-- RECORDS FOR THIS TASK follows --

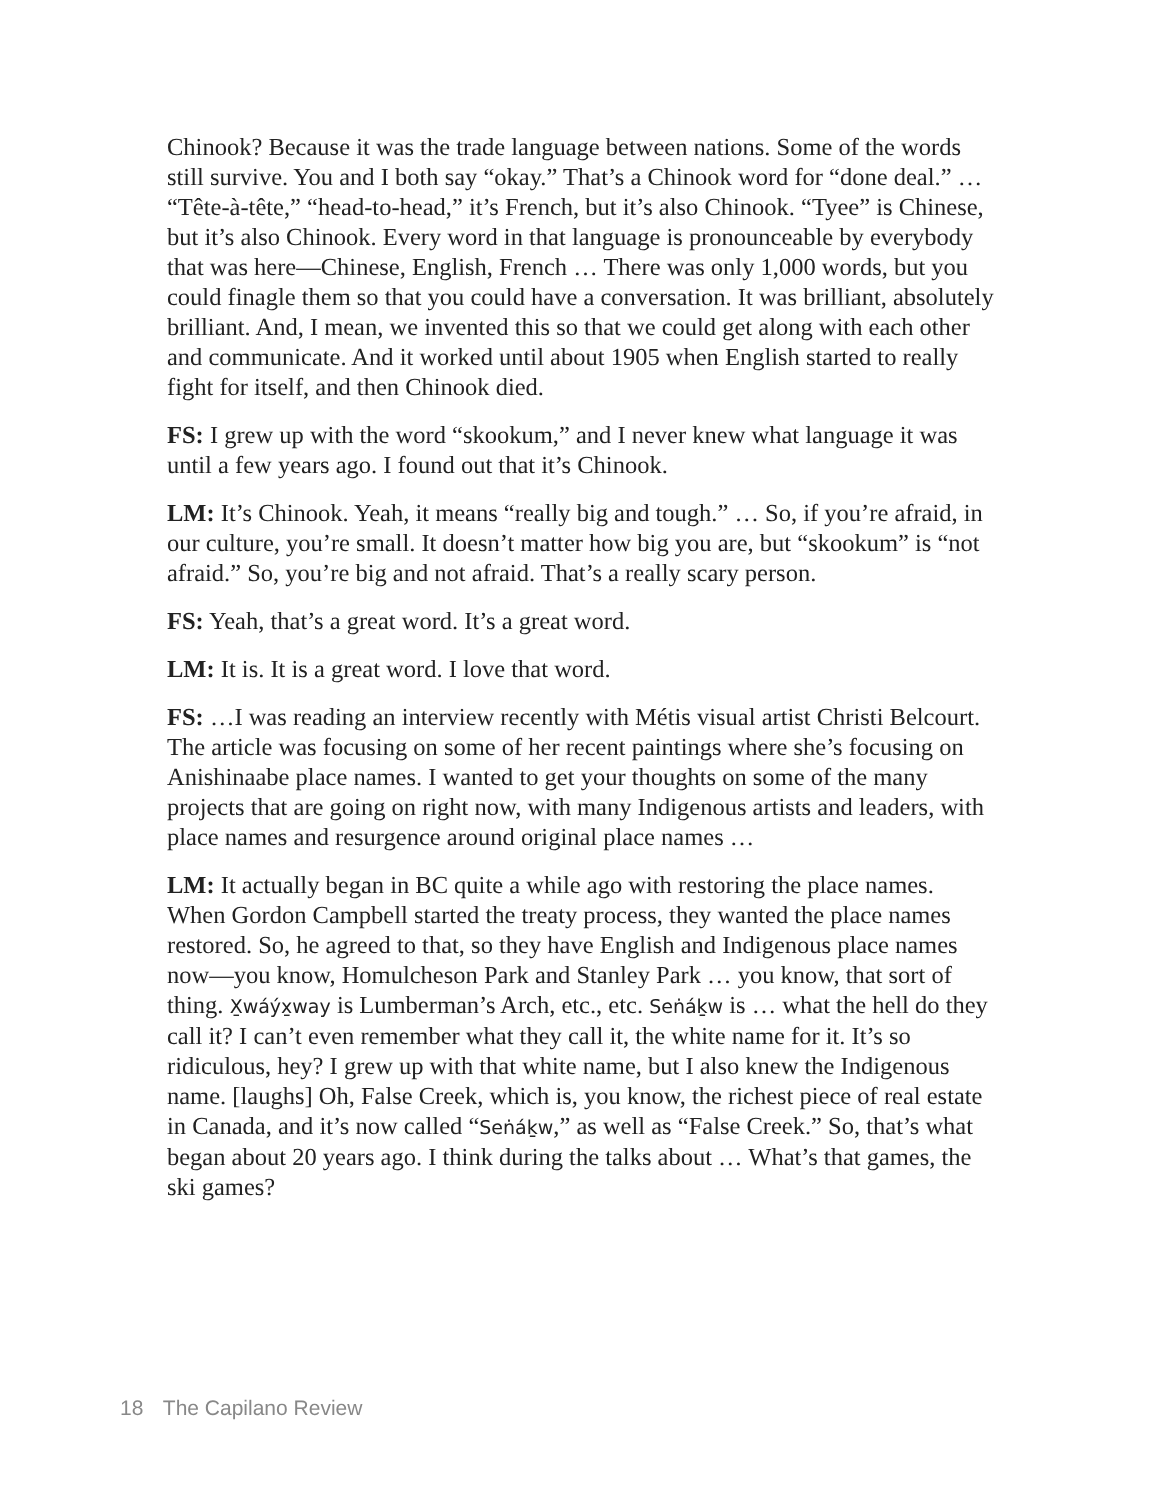Chinook? Because it was the trade language between nations. Some of the words still survive. You and I both say “okay.” That’s a Chinook word for “done deal.” … “Tête-à-tête,” “head-to-head,” it’s French, but it’s also Chinook. “Tyee” is Chinese, but it’s also Chinook. Every word in that language is pronounceable by everybody that was here—Chinese, English, French … There was only 1,000 words, but you could finagle them so that you could have a conversation. It was brilliant, absolutely brilliant. And, I mean, we invented this so that we could get along with each other and communicate. And it worked until about 1905 when English started to really fight for itself, and then Chinook died.
FS: I grew up with the word “skookum,” and I never knew what language it was until a few years ago. I found out that it’s Chinook.
LM: It’s Chinook. Yeah, it means “really big and tough.” … So, if you’re afraid, in our culture, you’re small. It doesn’t matter how big you are, but “skookum” is “not afraid.” So, you’re big and not afraid. That’s a really scary person.
FS: Yeah, that’s a great word. It’s a great word.
LM: It is. It is a great word. I love that word.
FS: …I was reading an interview recently with Métis visual artist Christi Belcourt. The article was focusing on some of her recent paintings where she’s focusing on Anishinaabe place names. I wanted to get your thoughts on some of the many projects that are going on right now, with many Indigenous artists and leaders, with place names and resurgence around original place names …
LM: It actually began in BC quite a while ago with restoring the place names. When Gordon Campbell started the treaty process, they wanted the place names restored. So, he agreed to that, so they have English and Indigenous place names now—you know, Homulcheson Park and Stanley Park … you know, that sort of thing. X̱wáýx̱way is Lumberman’s Arch, etc., etc. Seṅáḵw is … what the hell do they call it? I can’t even remember what they call it, the white name for it. It’s so ridiculous, hey? I grew up with that white name, but I also knew the Indigenous name. [laughs] Oh, False Creek, which is, you know, the richest piece of real estate in Canada, and it’s now called “Seṅáḵw,” as well as “False Creek.” So, that’s what began about 20 years ago. I think during the talks about … What’s that games, the ski games?
18 The Capilano Review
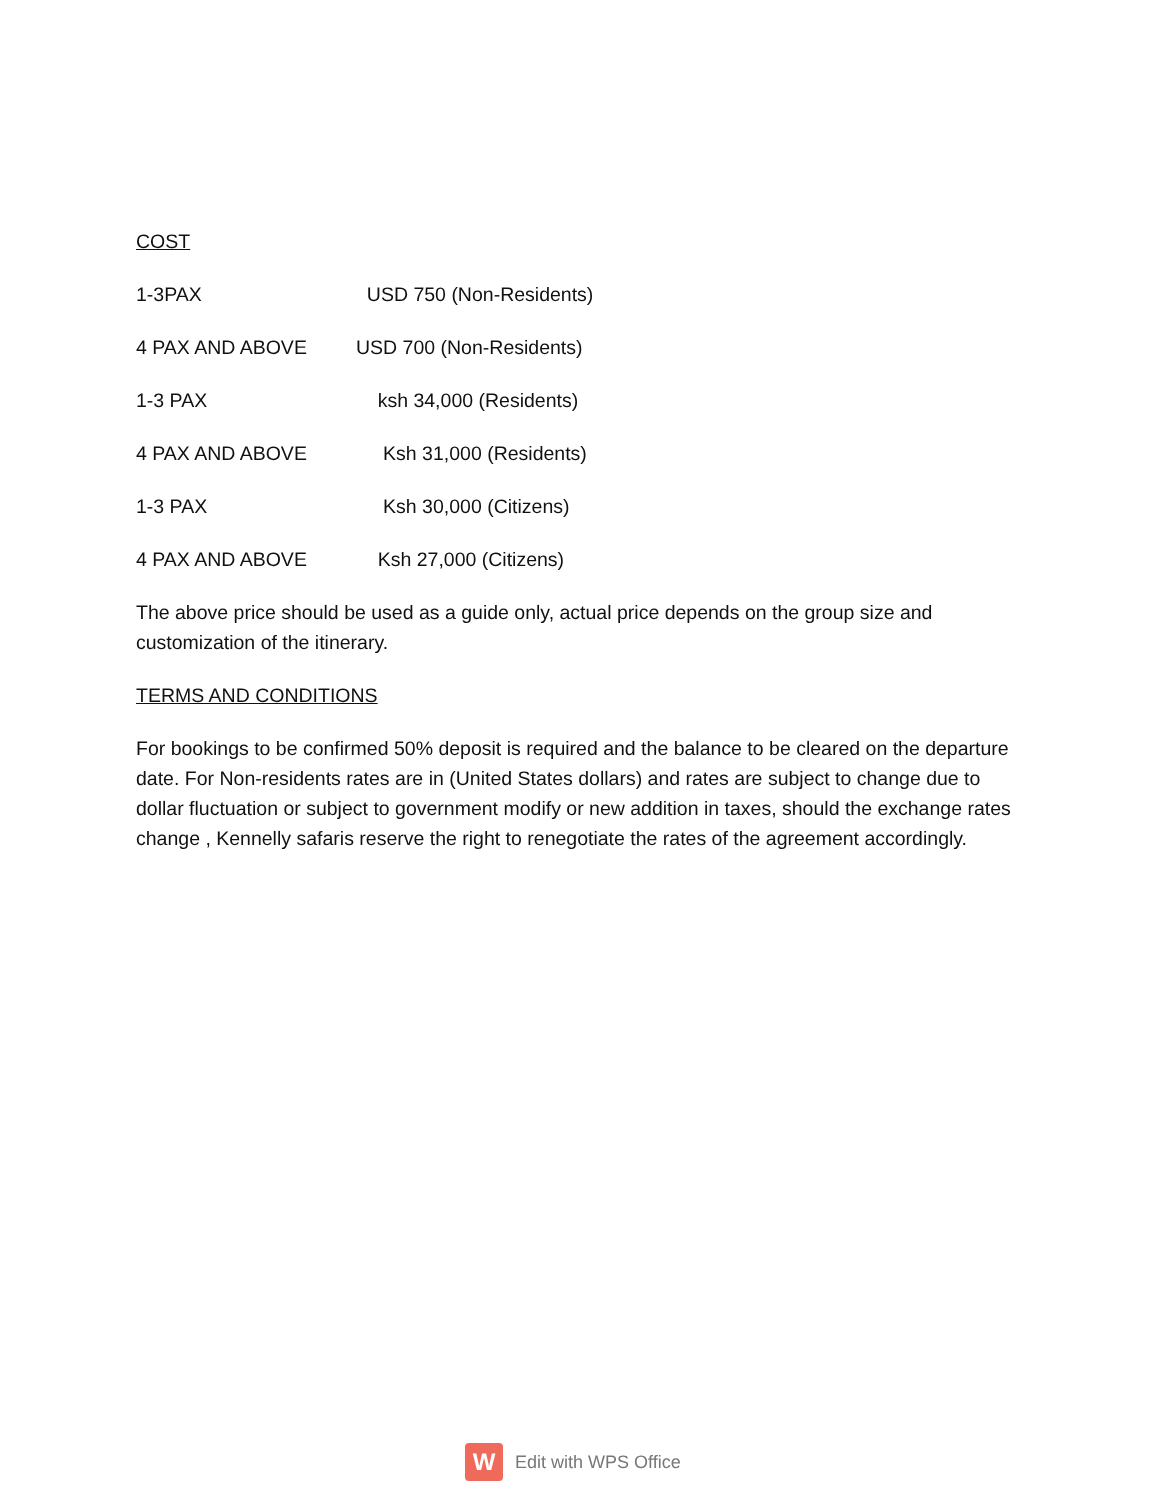COST
1-3PAX USD 750 (Non-Residents)
4 PAX AND ABOVE USD 700 (Non-Residents)
1-3 PAX ksh 34,000 (Residents)
4 PAX AND ABOVE Ksh 31,000 (Residents)
1-3 PAX Ksh 30,000 (Citizens)
4 PAX AND ABOVE Ksh 27,000 (Citizens)
The above price should be used as a guide only, actual price depends on the group size and customization of the itinerary.
TERMS AND CONDITIONS
For bookings to be confirmed 50% deposit is required and the balance to be cleared on the departure date. For Non-residents rates are in (United States dollars) and rates are subject to change due to dollar fluctuation or subject to government modify or new addition in taxes, should the exchange rates change , Kennelly safaris reserve the right to renegotiate the rates of the agreement accordingly.
W
Edit with WPS Office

-- RECORDS FOR THIS TASK concluded --

__TO DO__. Copy every line above that includes the string "Yeah".

__RESULT__.
LM: It’s Chinook. Yeah, it means “really big and tough.” … So, if you’re afraid, in our culture, you’re small. It doesn’t matter how big you are, but “skookum” is “not afraid.” So, you’re big and not afraid. That’s a really scary person.
FS: Yeah, that’s a great word. It’s a great word.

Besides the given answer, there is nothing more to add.